Cranbrook celebrates city, art and feminism with new series

By: Tiffany Esshaki | Birmingham - Bloomfield Eagle | Published January 13, 2016

Advertisement
Advertisement

BLOOMFIELD HILLS — Last year, the Cranbrook Art Museum welcomed home a member of its family for a widely acclaimed photography and performance art event.

“Nick Cave: Here Hear” connected Cranbrook to the city of Detroit like never before, and now there’s no going back. The museum is in the midst of yet another exhibition, called “The Cranbrook Salon,” which explores the history of salon-style art displays, and to complement that, they’ve arranged a series of salon events with a decidedly Detroit — and even feminist — flare.

“The Cranbrook Salon,” according to Curator of Contemporary Art and Design Laura Mott, is a peek into the history of exhibition design, highlighting the salon-hanging technique that dates back to 17th-century Paris and features paintings hung floor-to-ceiling.

But in the art world, Mott explained, there’s more than one meaning for the word salon. It’s also a way to describe social gatherings that double as interactive exhibits and discussions about art and culture.

“We’re reimagining the famous salons that were popular in London,” said Mott. “The Bluestocking Society was an 18th-century collection of women who would hold salons. The Bluestocking name came from their style of dress and was kind of equivalent to blue jeans.”

Bluestockings, though, wasn’t a well-received moniker for the women. Mott explained that the name was more of a slur meant to shame the group for being unfeminine or unattractive in their pursuit of knowledge, which at the time was a strictly male pursuit.

“We’re kind of taking that term back in a very kind of empowered way,” she said.

# YOUR TASKS
**A.** Could you express the entries, from their first line through the line containing "order: Brassicales", as a JSON list of strings with one string per line and blank lines omitted?
**B.** Can you continue the article on Cranbrook's new salon series from the point where it stops?

# DATA IN THIS EXERCISE
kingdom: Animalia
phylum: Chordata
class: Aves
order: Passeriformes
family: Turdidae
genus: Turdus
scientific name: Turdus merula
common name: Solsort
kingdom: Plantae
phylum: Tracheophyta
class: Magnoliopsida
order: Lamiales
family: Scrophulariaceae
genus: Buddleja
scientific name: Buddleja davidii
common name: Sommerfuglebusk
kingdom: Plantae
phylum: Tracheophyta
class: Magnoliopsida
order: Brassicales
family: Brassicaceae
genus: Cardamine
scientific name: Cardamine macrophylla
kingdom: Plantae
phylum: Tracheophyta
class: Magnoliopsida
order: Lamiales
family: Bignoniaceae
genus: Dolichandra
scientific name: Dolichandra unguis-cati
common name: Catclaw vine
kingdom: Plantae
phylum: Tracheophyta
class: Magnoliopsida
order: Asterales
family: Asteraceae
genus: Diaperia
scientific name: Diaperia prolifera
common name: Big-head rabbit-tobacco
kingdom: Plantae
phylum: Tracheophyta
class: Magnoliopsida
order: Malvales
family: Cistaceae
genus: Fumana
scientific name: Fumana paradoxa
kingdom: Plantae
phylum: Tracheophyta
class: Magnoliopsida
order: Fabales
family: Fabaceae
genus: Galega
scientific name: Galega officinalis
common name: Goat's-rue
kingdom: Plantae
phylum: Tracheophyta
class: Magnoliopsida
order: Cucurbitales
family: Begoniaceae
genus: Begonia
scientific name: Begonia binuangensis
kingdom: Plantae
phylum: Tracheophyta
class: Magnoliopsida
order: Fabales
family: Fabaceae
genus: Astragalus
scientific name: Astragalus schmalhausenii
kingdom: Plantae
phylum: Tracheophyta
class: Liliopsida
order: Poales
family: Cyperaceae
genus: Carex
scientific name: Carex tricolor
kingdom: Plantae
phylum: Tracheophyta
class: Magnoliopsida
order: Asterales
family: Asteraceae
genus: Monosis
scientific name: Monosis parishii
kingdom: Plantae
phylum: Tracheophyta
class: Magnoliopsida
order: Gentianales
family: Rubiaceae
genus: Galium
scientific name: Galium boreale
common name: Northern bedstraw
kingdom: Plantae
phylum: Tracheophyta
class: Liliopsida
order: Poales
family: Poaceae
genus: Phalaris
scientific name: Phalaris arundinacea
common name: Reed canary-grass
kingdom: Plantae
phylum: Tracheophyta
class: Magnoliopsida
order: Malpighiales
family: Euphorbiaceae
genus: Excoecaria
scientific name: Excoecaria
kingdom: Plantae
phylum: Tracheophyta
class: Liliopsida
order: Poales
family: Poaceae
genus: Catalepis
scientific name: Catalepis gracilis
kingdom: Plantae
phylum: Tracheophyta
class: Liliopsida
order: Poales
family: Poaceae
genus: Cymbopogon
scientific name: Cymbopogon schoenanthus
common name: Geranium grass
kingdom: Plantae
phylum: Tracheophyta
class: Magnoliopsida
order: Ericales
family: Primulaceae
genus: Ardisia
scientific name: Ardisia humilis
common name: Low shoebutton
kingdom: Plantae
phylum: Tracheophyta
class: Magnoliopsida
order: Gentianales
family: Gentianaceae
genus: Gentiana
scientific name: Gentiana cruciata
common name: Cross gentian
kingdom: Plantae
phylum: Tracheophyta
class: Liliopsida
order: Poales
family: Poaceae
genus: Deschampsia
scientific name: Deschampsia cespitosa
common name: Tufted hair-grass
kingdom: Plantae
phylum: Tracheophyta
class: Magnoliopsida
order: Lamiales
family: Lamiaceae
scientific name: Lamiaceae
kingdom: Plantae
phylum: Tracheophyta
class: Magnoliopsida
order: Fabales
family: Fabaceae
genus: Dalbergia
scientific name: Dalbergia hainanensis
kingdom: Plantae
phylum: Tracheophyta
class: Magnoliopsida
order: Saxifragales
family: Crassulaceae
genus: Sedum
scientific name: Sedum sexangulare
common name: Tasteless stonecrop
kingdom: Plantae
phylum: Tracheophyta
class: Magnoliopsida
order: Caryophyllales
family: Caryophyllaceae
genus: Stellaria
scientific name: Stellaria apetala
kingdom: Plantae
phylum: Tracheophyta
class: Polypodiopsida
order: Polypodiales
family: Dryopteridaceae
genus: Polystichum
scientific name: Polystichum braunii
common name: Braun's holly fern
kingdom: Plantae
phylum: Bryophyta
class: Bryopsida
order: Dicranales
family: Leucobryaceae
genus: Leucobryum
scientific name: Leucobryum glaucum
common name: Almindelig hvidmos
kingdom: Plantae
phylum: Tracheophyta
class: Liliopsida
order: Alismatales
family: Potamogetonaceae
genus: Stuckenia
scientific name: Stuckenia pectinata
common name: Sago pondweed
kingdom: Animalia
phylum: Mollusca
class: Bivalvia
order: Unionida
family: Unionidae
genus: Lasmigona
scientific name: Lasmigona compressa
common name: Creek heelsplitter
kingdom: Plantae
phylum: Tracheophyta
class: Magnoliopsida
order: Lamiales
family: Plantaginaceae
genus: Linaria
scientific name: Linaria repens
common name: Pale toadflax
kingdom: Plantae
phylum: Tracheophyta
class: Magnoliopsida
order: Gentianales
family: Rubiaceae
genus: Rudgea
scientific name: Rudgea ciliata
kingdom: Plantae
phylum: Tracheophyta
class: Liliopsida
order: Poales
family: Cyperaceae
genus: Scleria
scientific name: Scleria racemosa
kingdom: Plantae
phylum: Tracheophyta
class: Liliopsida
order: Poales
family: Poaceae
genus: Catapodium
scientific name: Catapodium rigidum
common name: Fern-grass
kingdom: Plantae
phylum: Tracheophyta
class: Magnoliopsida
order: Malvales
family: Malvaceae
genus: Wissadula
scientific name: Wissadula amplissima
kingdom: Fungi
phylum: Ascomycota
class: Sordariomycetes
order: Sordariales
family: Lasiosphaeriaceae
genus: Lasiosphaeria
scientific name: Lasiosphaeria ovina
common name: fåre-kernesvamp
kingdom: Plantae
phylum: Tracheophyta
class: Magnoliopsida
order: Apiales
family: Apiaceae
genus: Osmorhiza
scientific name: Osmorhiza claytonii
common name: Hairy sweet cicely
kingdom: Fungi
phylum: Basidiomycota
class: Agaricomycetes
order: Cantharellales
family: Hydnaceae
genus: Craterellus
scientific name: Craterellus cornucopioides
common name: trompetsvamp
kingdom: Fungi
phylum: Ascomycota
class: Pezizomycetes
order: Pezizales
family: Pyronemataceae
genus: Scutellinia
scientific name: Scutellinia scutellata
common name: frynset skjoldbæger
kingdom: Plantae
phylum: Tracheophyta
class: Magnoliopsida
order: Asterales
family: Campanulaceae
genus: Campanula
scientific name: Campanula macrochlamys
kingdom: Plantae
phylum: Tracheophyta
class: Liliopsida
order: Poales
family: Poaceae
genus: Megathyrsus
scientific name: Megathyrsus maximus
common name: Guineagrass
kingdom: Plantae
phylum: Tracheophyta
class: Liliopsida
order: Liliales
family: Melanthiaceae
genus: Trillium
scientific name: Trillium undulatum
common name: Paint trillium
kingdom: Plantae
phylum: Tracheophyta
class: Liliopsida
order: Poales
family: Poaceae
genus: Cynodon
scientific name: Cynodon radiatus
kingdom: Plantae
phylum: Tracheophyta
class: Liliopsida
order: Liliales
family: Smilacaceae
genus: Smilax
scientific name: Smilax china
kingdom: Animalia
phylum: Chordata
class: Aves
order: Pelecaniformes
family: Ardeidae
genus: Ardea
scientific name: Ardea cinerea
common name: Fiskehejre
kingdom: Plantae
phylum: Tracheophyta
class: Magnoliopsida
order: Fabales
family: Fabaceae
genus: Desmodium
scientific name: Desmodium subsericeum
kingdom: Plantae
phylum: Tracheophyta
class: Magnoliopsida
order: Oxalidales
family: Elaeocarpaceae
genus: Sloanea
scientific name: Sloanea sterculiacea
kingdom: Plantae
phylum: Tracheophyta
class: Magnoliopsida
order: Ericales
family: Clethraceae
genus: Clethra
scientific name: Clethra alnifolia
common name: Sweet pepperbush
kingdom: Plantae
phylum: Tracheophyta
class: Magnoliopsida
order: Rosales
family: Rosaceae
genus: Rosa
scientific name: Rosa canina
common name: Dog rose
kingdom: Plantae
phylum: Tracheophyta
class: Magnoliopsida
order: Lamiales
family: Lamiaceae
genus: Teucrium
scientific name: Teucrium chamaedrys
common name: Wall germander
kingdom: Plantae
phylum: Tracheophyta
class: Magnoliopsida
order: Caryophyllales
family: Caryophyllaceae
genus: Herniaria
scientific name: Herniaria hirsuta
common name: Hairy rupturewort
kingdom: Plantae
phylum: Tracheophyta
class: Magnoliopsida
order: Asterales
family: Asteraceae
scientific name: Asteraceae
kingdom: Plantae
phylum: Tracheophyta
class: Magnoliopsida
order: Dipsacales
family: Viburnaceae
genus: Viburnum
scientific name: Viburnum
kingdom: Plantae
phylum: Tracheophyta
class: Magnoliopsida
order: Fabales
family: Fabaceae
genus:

# SET OF ANSWERS
**A.**
[
  "kingdom: Animalia",
  "phylum: Chordata",
  "class: Aves",
  "order: Passeriformes",
  "family: Turdidae",
  "genus: Turdus",
  "scientific name: Turdus merula",
  "common name: Solsort",
  "kingdom: Plantae",
  "phylum: Tracheophyta",
  "class: Magnoliopsida",
  "order: Lamiales",
  "family: Scrophulariaceae",
  "genus: Buddleja",
  "scientific name: Buddleja davidii",
  "common name: Sommerfuglebusk",
  "kingdom: Plantae",
  "phylum: Tracheophyta",
  "class: Magnoliopsida",
  "order: Brassicales"
]

**B.**
Mott, along with Shelley Selim, who is the Jeanne and Ralph Graham assistant curator, brought together a collective of strong female Detroit voices for a series of public programs to go along with “The Cranbrook Salon.” The Detroit Bluestockings Crew will host salons of their own in Detroit, where guests can participate in a conversation on the current and future climate in Detroit culture.

The next installment of the Detroit Bluestockings crew will be held at 6 p.m. Feb. 4 at the Bloomfield Hills museum. Designers Meaghan Barry and Lilian Crum, of Unsold Studio, will host the evening with their special guest Lisa Waud, the founder and owner of Pot & Box. She’s perhaps best known as the floral designer who created Flower House, a foreclosed and abandoned property turned floral design display in Detroit.

“The salon they’re going to do will be a play on (Flower House),” explained Selim. “Participants will be invited to collaborate on a design of a home, drawing on themes of the exhibition. That will be really fun.”

A few days later, on Feb. 11, the Detroit Bluestockings Crew will take a road trip to The Jar House in Hamtramck for a salon with publisher Maia Asshaq, followed by another installment of the series at Playground Detroit Feb. 18. The crew will wrap things up March 3 back at the museum with artist Ingrid LaFleur. A detail scheduled is available on the museum’s website.

“The Cranbrook Salon,” which Selim described as an immersive “mind-map” style exhibit that groups themes together and connects them through fluid transitions, is on display at the museum through March 13.

For more information on “The Cranbrook Salon” or the Detroit Bluestockings Crew events, visit www.cranbrookart.edu or call (248) 645-3323. The Cranbrook Art Museum is located at 39221 Woodward Ave. in Bloomfield Hills.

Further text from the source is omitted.